New York-based investment group Pershing Square Capital Management, founded and run by billionaire Bill Ackman, last year demanded management and board changes at Canadian Pacific Railway. Since then, the value of the company has jumped 54 percent, after rises of just 14 percent and 6.7 percent in 2010 and 2011 respectively.
This high-profile example has reportedly spurred on shareholders of other companies in Canadian firms to demand changes and greater control over how businesses are run, according to Walied Soliman, partner at accounting firm Norton Rose.
Soliman told the Financial Post newspaper recently: “Post-Ackman, there has been a feeling among activists in Canada that it is open-season on Canadian companies and activists have been emboldened. We’re seeing an increasing amount of Canadian-based activism. I think we are going to see more of it.”
According to the Vancouver Sun, local investment groups like West Face Capital and Smoothwater Capital Corp have been looking to shake up a range of Canadian businesses to create better value. Smoothwater’s partners, Garfield Mitchell and Stephen Griggs, told the paper that they were looking to invest between $20m to $50m in public companies so that they could exert more influence.

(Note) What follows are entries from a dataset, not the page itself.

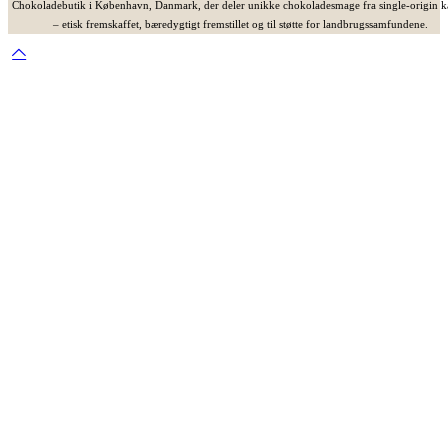
Chokoladebutik i København, Danmark, der deler unikke chokoladesmage fra single-origin 
– etisk fremskaffet, bæredygtigt fremstillet og til støtte for landbrugssamfundene.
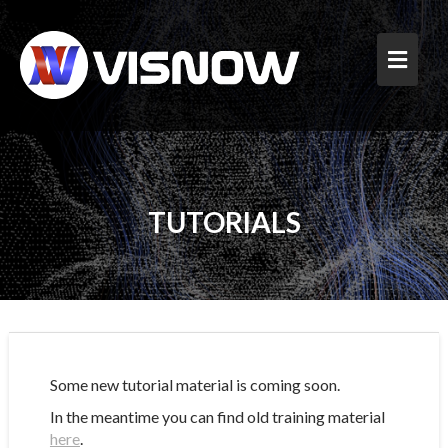
Skip
to
content
TUTORIALS
Some new tutorial material is coming soon.
In the meantime you can find old training material
here
.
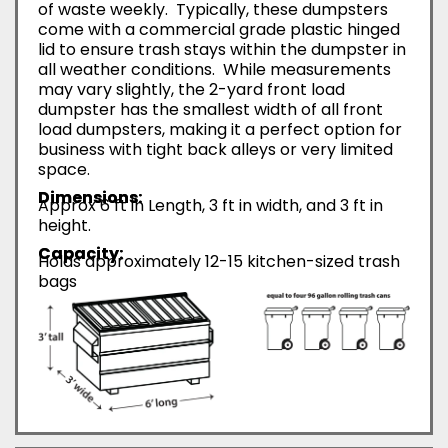
of waste weekly. Typically, these dumpsters
come with a commercial grade plastic hinged
lid to ensure trash stays within the dumpster in
all weather conditions. While measurements
may vary slightly, the 2-yard front load
dumpster has the smallest width of all front
load dumpsters, making it a perfect option for
business with tight back alleys or very limited
space.
Dimensions:
Approx 6 ft in Length, 3 ft in width, and 3 ft in
height.
Capacity:
Holds approximately 12-15 kitchen-sized trash
bags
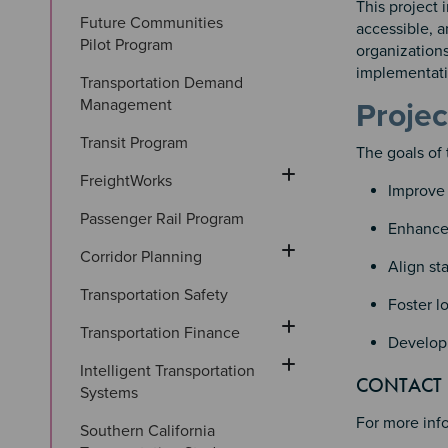
This project
Future Communities 
accessible, a
Pilot Program
organizations
implementatio
Transportation Demand 
Management
Projec
Transit Program
The goals of 
FreightWorks
Improve 
Passenger Rail Program
Enhance 
Corridor Planning
Align st
Transportation Safety
Foster l
Transportation Finance
Develop 
Intelligent Transportation 
Section
Section 
CONTACT
Systems
For more inf
Southern California 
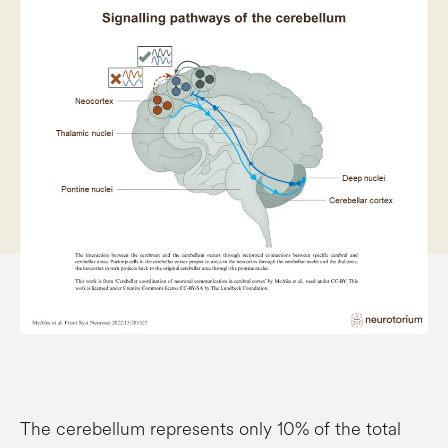
The cerebellum represents only 10% of the total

Smoothwater’s first such acquisition is a 22 percent stake in Calgary-based real estate business Genesis Land Developments, which they hope to steer toward greater share value. They said: “Smoothwater has identified a number of initiatives that Genesis can take to significantly improve its share value over time and is communicating with the board of directors and like minded investors with the goal of having the company pursue some or all of these options.”
In May, Soliman told reporters that the rise in activism in Canada was unsurprising, particularly as shareholders were able to call meetings before the usual AGM’s to discuss strategy and scrutinise the board; something not seen in many other markets. He said that experienced investors were finally beginning to realise the opportunities they had, and that there were now as many as 50 proxy battles each year.
He added: “I think Canada is the most shareholder-activist friendly jurisdiction in the world, and I think shareholders are realising it now.”
The world’s 11th largest economy, Canada has not seen as many proxy battles as the US, reportedly due to a lack of institutional investors holding large stock and therefore unable to exert as much influence over boards.